Casa del Pueblo, the Latino ministry sponsored by Lehman UMC in Hatboro, will host its first Posada/Parranda celebration on Friday, Dec. 16, a combination of Mexican and Puerto Rican Christmas traditions that celebrate the night Joseph and Mary arrived at the inn seeking a place to give birth to the Christ child. The Rev. Lillian Cotto, Casa’s missionary pastor, will first conduct a worship service (5 PM), featuring music played by students of the ministry’s new music education ministry, Anawim. Then they will enjoy ponche and tamales and try to break open a piñata full of children’s gifts.

Las PosadasArch Street UMC in Philadelphia will also host a celebration of Las Posadas on Friday, Dec. 16, (6-8 PM), with its co-sponsor, JUNTOS, an immigration rights organization. The event has timely, strategic significance for the congregation and community because “we will highlight the offering of Sanctuary to our brother and friend Javier Flores Garcia,” said the Rev. Robin Hynicka, senior pastor.

The word “posada” means “inn” or “shelter” in Spanish. Posadas are celebrated Dec. 16-24, when families participate in nightly Christmas processions that re-create the Holy Pilgrimage of Mary, Joseph and their unborn baby Jesus on their way to Bethlehem.  The celebration begins with a procession in which the participants hold candles inside paper lampshades and sing Christmas carols. The procession makes its way to a different home each night, where a special song (“La Cancion Para Pedir Posada”) is sung.

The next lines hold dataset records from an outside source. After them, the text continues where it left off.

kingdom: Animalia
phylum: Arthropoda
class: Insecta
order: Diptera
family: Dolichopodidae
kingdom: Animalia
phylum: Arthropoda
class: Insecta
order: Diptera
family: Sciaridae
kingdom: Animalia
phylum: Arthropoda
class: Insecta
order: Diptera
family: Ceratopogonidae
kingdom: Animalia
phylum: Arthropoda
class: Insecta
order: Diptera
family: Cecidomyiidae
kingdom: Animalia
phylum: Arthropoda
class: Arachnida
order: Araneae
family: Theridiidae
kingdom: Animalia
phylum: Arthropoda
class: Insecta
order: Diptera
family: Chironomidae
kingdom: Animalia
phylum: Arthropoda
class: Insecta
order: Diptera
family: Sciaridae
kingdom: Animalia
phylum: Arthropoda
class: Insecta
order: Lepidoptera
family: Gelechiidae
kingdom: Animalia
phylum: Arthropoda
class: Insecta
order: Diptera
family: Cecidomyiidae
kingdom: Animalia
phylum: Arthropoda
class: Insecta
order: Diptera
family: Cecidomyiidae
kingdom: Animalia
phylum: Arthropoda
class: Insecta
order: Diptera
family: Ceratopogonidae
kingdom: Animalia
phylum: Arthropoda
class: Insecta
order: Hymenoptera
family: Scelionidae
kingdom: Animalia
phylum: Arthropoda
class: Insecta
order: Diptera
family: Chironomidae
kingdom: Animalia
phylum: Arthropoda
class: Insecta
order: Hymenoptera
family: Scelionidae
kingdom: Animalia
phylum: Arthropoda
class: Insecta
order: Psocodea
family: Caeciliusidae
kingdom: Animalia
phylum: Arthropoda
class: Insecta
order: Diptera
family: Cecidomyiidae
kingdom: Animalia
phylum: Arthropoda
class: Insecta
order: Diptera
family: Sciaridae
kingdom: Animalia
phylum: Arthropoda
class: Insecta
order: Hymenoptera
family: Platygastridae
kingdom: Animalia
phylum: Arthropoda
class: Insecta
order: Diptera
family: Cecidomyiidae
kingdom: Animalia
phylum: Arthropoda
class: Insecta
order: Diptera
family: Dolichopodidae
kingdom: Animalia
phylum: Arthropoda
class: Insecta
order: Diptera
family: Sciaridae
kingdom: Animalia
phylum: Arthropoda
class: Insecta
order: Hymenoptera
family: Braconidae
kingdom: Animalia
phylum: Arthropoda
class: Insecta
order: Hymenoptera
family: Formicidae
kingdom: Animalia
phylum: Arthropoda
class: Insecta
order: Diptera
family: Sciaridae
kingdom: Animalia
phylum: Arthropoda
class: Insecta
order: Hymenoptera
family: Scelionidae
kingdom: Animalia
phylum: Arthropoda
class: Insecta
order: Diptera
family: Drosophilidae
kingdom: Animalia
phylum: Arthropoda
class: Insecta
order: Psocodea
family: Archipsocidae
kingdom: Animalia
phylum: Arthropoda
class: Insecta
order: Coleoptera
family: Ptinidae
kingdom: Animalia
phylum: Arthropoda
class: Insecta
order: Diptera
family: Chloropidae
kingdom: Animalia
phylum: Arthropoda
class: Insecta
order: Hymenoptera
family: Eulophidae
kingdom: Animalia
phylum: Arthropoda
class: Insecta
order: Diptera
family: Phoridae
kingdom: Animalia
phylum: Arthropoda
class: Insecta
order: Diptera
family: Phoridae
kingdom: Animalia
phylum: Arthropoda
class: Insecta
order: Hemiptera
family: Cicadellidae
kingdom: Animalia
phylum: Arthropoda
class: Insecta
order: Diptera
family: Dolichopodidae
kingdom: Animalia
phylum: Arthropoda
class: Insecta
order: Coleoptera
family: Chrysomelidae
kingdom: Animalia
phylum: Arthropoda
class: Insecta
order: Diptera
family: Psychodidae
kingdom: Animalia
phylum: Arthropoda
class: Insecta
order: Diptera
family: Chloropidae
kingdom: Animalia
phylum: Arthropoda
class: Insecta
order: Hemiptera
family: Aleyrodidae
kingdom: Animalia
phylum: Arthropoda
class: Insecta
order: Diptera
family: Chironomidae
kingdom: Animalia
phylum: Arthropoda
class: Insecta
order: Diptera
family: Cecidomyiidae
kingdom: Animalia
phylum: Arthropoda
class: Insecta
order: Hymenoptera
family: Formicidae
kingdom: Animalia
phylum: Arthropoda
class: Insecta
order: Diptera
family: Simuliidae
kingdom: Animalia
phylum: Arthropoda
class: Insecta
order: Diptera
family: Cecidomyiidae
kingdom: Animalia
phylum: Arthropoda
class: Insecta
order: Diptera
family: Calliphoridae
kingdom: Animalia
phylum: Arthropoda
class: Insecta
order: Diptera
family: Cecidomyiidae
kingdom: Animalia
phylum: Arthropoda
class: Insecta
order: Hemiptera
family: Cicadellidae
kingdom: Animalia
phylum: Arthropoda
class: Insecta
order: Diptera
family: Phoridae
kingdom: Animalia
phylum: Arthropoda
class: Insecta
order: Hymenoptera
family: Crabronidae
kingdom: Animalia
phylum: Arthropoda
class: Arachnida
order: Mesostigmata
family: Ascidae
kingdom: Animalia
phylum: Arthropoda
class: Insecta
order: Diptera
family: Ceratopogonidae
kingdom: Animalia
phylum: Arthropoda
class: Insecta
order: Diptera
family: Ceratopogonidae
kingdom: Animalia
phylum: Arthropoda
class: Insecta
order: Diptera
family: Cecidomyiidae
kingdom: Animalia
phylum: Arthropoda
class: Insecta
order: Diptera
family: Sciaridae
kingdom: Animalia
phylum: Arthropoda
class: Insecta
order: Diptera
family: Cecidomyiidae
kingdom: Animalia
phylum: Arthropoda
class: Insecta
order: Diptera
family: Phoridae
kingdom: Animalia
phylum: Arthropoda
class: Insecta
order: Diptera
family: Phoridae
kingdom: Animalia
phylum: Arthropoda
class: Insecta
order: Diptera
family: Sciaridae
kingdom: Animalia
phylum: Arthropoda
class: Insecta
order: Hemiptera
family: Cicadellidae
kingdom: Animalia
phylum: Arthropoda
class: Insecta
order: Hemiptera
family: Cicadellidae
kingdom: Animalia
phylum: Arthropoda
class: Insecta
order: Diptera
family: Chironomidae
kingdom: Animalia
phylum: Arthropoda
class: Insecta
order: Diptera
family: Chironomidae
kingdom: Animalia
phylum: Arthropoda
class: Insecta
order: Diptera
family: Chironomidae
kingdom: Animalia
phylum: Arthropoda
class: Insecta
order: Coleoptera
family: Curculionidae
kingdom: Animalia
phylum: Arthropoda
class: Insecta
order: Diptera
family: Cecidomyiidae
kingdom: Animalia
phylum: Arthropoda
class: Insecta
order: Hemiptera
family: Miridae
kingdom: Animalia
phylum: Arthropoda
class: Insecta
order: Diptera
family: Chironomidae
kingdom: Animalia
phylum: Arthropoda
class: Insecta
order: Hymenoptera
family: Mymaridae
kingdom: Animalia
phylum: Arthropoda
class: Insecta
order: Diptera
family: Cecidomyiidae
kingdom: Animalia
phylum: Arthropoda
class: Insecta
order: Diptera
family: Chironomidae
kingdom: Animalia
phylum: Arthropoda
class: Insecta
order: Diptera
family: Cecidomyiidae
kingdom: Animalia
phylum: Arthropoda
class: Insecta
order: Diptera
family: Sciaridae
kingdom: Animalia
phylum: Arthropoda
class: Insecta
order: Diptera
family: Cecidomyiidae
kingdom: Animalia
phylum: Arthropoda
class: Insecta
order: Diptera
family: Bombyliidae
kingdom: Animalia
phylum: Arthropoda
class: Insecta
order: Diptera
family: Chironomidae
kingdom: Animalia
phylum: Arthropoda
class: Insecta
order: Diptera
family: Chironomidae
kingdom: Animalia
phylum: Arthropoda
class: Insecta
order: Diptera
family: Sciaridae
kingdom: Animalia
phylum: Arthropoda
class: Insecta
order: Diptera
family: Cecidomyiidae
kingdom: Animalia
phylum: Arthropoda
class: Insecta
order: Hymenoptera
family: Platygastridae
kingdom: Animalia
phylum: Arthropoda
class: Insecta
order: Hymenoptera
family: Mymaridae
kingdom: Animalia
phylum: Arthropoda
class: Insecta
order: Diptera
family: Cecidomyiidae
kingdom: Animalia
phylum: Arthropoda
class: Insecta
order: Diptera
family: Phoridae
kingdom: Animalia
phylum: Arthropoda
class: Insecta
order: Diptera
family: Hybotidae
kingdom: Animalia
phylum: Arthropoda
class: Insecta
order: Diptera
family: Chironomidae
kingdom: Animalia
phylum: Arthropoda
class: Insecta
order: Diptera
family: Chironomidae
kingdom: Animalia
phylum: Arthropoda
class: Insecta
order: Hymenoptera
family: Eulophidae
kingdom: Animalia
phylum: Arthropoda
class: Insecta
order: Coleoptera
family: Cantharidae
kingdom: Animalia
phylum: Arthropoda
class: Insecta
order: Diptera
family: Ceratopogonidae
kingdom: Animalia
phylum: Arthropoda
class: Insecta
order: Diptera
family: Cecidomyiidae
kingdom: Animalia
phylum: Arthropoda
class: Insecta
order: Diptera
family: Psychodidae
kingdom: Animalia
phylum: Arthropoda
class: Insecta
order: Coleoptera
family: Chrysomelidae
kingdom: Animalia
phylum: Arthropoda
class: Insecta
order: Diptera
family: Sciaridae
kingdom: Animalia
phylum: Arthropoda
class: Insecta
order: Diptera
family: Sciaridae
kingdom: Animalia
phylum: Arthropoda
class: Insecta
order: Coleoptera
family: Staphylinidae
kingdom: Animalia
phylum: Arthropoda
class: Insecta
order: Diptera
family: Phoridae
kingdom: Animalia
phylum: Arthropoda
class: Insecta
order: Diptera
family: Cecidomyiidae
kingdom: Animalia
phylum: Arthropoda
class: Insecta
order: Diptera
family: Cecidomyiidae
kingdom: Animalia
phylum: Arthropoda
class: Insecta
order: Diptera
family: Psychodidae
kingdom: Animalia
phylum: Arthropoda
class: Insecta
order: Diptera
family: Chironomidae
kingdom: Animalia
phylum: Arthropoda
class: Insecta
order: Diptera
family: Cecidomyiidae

Upon arrival people in the procession ask the residents for shelter through a song.  Those outside the house sing the part of Joseph asking for shelter, and the residents inside respond by singing the part of the innkeeper saying that there is no room. The song switches back and forth a few times until finally the innkeeper decides to let them in. The hosts open the door and everyone goes inside.

Once inside the house, hospitality is celebrated and the festivities begin with a short Bible reading and prayer. Then the hosts give the guests food, usually tamales and a hot drink such as ponche or atole. The guests then break open piñatas and the children are given candy.


Grove UMC Advent candle lighting by participants near and far

Finally, Christmas for many people is about making the journey home or finding ways to connect over long-distance when one can’t be there. During worship at Grove UMC recently three women came forward to light the Advent candle. Suddenly, Celeste Montgomery pulled out her cellphone and called the church’s Lay Leader, Penny Zimmerman, who happened to be in Shangai, China, on a six-month work assignment.

Celeste held a microphone close to the phone as Penny read the scripture for the candle lighting. The other women read their parts and lit the candle. “I thought it was a creative use of technology to remain connected to our sister who was on the other side of the globe and to have her participate in the service,” said Conference Lay Leader David Koch, who sent us the photograph.

Later that day, Koch reported, Grove held its Christmas pageant with over 30 children participating, including the daughter of the Rev. Dawn Taylor-Storm, Southeast District Superintendent. Taylor-Storm was in Nashville to attend a meeting. So, her husband, Dan, connected with her via video chat using FaceTime, so she could see at least some of the pageant. “Another use of technology to keep us connected,” said Koch.